Research Of P2P File-Sharing Encrypted Traffic Identification Technology Based On Statistical Behavior

There are some advantages of P2P (Peer-to-Peer) network over traditional Client/Server distributed network, such as no-centric, scalable, robust and load balancing. So, P2P network is widely employed in field of military, commercial, government and communication. But when people enjoy the convenience of P2P file-sharing, it has brought rise of many new issues for society, such as network bandwidth exhausting, intellectual property and malicious Trojan horse virus attacks and so on. Therefore, we need to effectively and reasonably monitor P2P file-sharing traffic for ensuring availableness of the network. However, with the increasing of user's security awareness, various data encrypted technologies have been widely employed in P2P file-sharing system, which bring a big challenge.This paper does deep-going research into current main technologies which are available to P2P encrypted traffic identification. In order to efficient identify three main P2P file-sharing encrypted traffic (BitTorrent, eDonkey and Xunlei), a behavior-based encrypted traffic identification was proposed. Two key parts of this paper include:Firstly, extraction of statistical behavioral characters was proposed. Through theoretical analysis and experimental verification, an efficient identification scheme which can efficiently identify three P2P file-sharing encrypted traffic only by extracting the two characters including direction and size of three front data packages of TCP traffic was proposed.
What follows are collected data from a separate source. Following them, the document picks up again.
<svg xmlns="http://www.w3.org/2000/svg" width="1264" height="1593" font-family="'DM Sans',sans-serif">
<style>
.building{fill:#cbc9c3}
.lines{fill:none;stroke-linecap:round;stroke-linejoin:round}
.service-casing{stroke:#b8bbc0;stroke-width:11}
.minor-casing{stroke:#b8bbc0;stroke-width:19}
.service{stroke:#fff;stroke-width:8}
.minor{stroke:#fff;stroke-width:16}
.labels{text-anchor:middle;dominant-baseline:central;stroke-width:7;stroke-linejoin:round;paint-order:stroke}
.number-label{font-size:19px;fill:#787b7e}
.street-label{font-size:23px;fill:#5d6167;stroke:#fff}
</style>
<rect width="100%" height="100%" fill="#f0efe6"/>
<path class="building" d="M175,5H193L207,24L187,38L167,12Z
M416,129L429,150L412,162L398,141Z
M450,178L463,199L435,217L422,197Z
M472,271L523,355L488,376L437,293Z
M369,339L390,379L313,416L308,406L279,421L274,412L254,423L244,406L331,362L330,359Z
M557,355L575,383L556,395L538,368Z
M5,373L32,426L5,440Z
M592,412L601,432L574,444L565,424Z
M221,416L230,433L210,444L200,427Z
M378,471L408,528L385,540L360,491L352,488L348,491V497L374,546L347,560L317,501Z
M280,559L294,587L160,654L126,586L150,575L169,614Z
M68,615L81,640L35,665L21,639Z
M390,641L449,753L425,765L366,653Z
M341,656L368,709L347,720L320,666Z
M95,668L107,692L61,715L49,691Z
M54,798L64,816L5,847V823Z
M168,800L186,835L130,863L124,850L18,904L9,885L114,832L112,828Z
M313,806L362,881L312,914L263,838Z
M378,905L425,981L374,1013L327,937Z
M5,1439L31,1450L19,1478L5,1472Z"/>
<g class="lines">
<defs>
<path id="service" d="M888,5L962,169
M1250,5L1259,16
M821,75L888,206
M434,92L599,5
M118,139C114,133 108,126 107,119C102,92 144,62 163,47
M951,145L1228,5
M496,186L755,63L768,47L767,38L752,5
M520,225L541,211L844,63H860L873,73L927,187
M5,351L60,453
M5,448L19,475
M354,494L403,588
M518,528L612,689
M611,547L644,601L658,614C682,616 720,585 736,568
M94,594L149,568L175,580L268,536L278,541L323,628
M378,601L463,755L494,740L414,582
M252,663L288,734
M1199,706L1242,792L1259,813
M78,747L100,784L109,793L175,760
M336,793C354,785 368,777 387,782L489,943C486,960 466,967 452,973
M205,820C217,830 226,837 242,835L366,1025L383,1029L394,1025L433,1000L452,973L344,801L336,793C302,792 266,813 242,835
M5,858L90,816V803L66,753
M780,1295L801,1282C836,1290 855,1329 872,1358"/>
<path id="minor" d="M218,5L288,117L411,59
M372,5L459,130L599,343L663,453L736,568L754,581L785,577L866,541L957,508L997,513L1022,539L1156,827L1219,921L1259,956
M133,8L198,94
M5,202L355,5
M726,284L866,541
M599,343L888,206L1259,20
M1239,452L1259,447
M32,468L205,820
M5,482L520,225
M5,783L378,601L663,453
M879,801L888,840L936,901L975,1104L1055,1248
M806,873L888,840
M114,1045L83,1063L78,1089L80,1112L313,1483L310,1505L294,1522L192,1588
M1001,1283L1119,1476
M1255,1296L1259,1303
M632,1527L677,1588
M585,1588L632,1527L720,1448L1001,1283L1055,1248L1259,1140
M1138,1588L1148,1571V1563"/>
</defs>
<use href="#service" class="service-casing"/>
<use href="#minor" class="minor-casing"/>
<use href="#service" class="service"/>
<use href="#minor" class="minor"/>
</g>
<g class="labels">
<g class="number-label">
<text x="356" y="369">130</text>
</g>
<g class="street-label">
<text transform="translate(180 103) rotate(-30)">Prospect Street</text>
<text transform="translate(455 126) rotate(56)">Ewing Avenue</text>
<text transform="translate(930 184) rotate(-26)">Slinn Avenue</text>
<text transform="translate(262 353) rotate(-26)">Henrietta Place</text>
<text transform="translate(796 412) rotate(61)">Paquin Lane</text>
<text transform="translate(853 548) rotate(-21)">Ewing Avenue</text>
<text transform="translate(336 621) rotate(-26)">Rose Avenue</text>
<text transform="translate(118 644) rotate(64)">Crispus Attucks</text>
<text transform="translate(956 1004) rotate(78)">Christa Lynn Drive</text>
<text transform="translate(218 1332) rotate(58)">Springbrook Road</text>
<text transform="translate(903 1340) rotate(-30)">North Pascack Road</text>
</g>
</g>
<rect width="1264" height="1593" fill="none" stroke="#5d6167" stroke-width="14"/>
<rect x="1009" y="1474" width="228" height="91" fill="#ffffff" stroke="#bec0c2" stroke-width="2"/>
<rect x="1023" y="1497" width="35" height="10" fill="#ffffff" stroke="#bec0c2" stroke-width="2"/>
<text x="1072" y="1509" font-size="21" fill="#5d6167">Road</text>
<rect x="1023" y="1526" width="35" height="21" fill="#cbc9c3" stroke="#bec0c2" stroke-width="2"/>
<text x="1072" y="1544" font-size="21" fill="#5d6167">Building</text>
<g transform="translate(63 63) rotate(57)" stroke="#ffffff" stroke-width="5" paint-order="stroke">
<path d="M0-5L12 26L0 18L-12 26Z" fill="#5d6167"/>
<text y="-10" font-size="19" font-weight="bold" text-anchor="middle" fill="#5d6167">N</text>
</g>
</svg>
Then, we verify further about the minimal data packages which used to extract characters when identify every target traffic efficiently.Secondly, this paper focuses on choice of machine learning algorithms. By the comparative analysis and experimental verification of identification efficiency of several machine learning algorithms in current P2P traffic classification field, we found the high efficient identification of C4.5 decision tree classification algorithm by little time, which is suit to realize the goal of this paper.Finally, we make local optimization of classification model. By online classification experiments, the result shows that the classification algorithm is suit for efficient classification to P2P file-sharing encrypted traffic in high bandwidth. Then, the factors which affect the correctness degree of classification were analyzed.